江戸時代を中心に全国各地で活動していた画家を調査して都道府県別に紹介しています。ただいま近畿地方を探索中。

UAG美術家研究所

一世紀以上にわたり受け継がれた「夢楽洞万司」

初代夢楽洞万司「紅葉狩り」(部分)

「夢楽洞万司」は、一世紀以上にわたって受け継がれた絵師の雅号で、代々越前を中心に北陸地方で活躍した。明和から寛政期に活動した初代万司の万屋曽兵(または大岡曽平)は、好んで「万司(大)お仙人」の号を用い、それに加えて「夢楽人」「夢楽庵」などを冠していたが、のちに「夢楽洞万司仙人」をよく名乗るようになった。

その後、およそ4~5代にわたり「夢楽洞万司」の雅号は受け継がれ、工房かつ店舗であったと推定される「夢楽洞」で製作・販売された絵馬や天神掛軸は、旅の土産品や祭りの記念品として江戸時代の半ばから幕末・明治初期にかけて大流行した。

夢楽洞万司(初代)(不明-不明)むらくどう・まんし
夢楽洞の初代絵師。
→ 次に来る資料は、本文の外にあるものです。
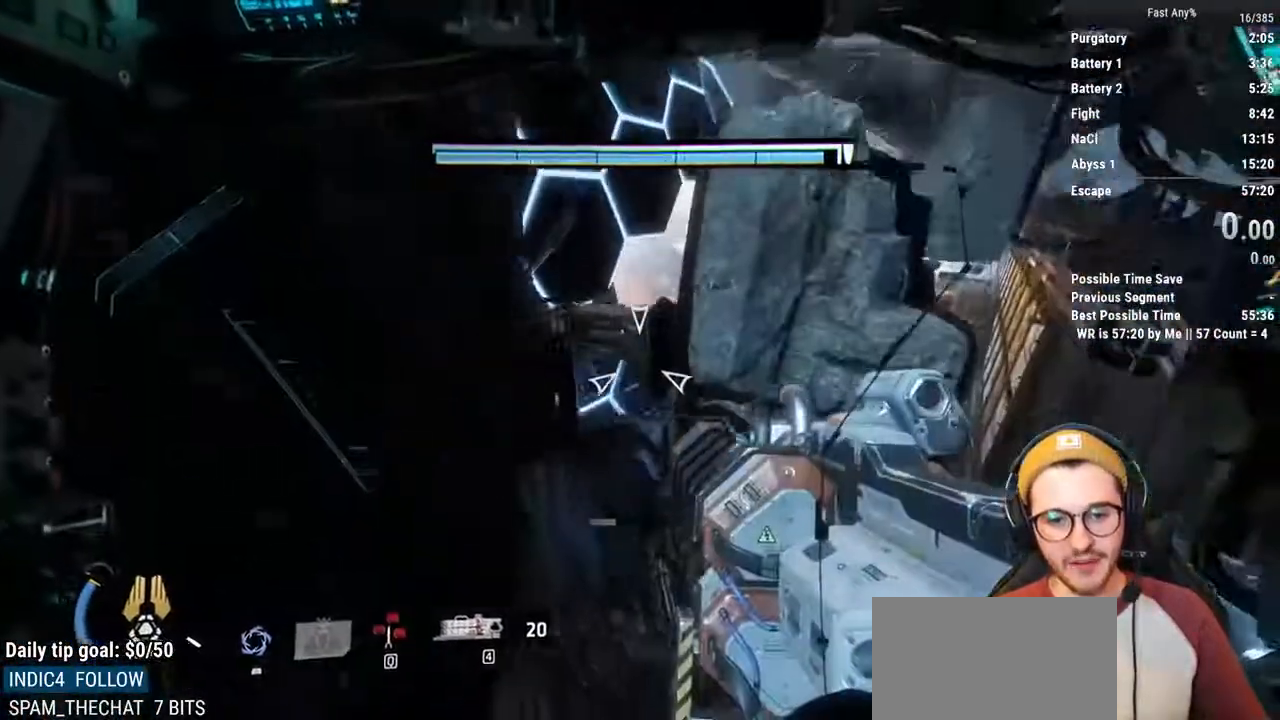
{"keys": ["w"], "mouse": [], "events": [[84, "d", "up"]]}
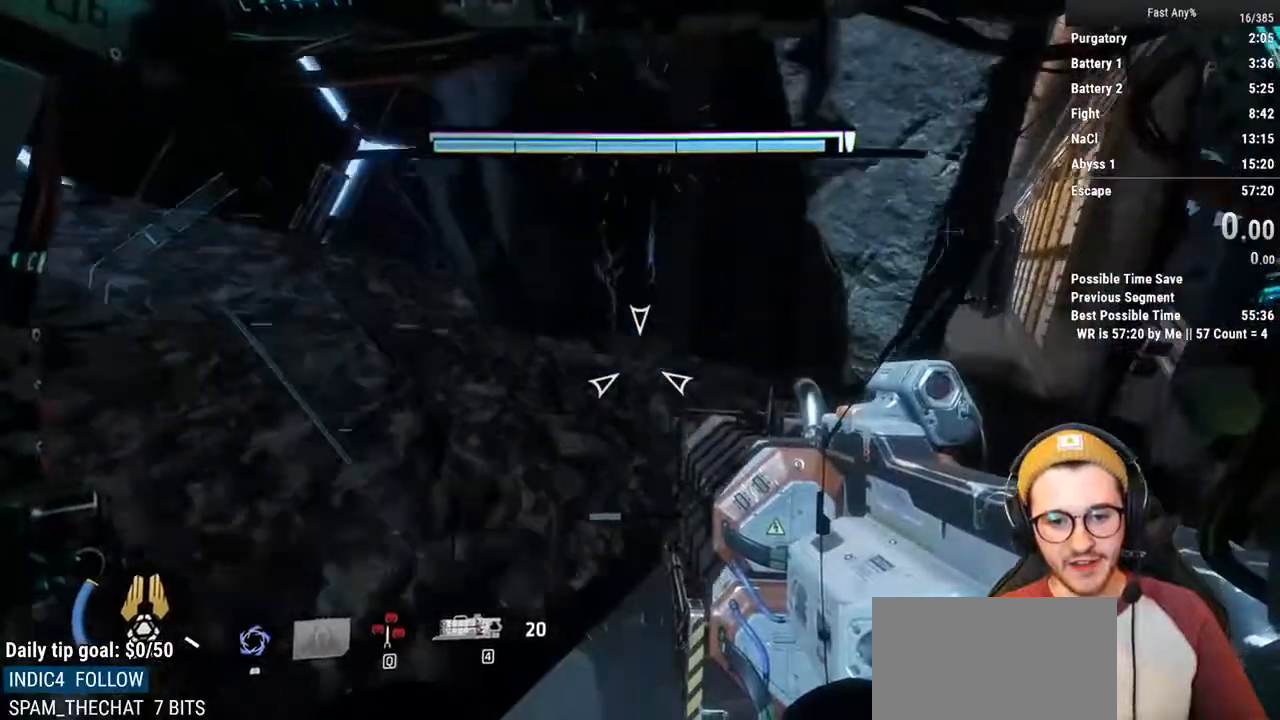
{"keys": [], "mouse": [], "events": [[203, "w", "up"]]}
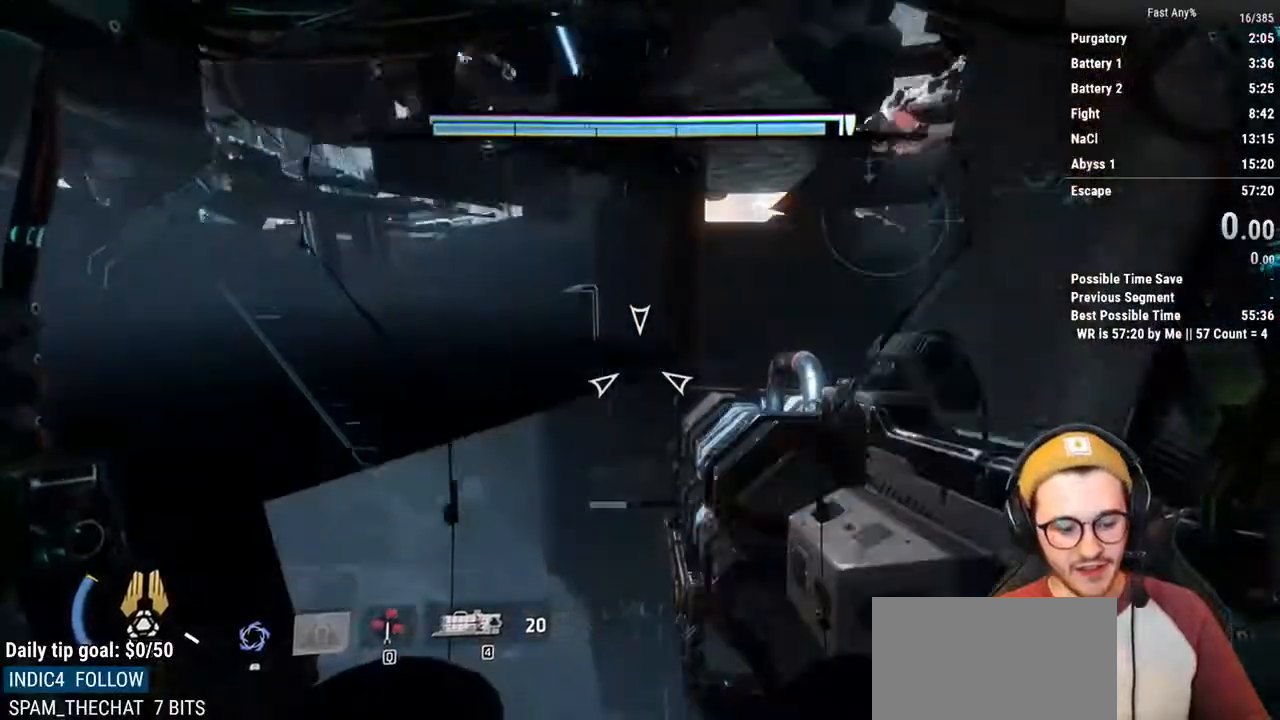
{"keys": [], "mouse": [], "events": []}
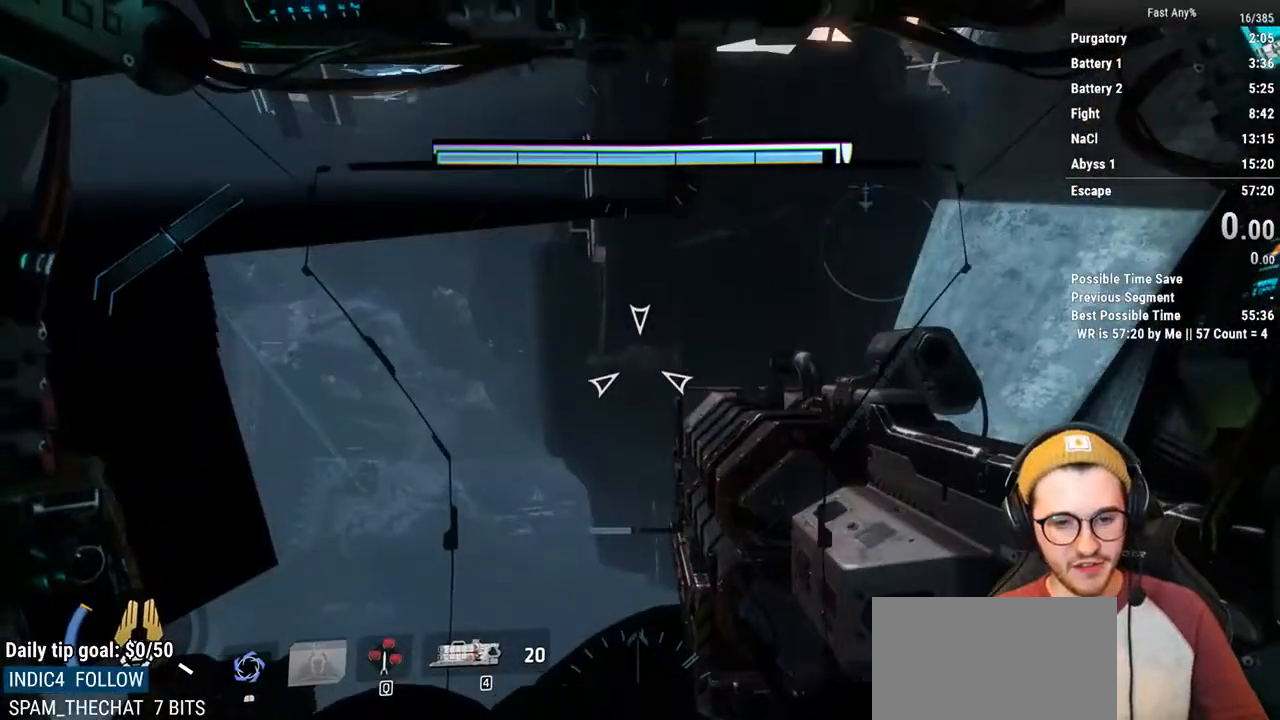
{"keys": [], "mouse": [], "events": []}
万屋曽兵または大岡曽平。別号に万司仙人、三光堂、苔古庵、夢楽庵、夢楽人がある。はじめは娯楽本位の俳諧として人気を博した「雑俳」の選者(師匠)として活躍し、越前各地で雑俳句合を興行していた。大野市木落(白山神社)、池田町常安(日野宮神社)、美山町折立(白山神社)、松岡町上吉野(蔵王権現社)には、万司仙人が選者をつとめた雑俳句額が奉納されている。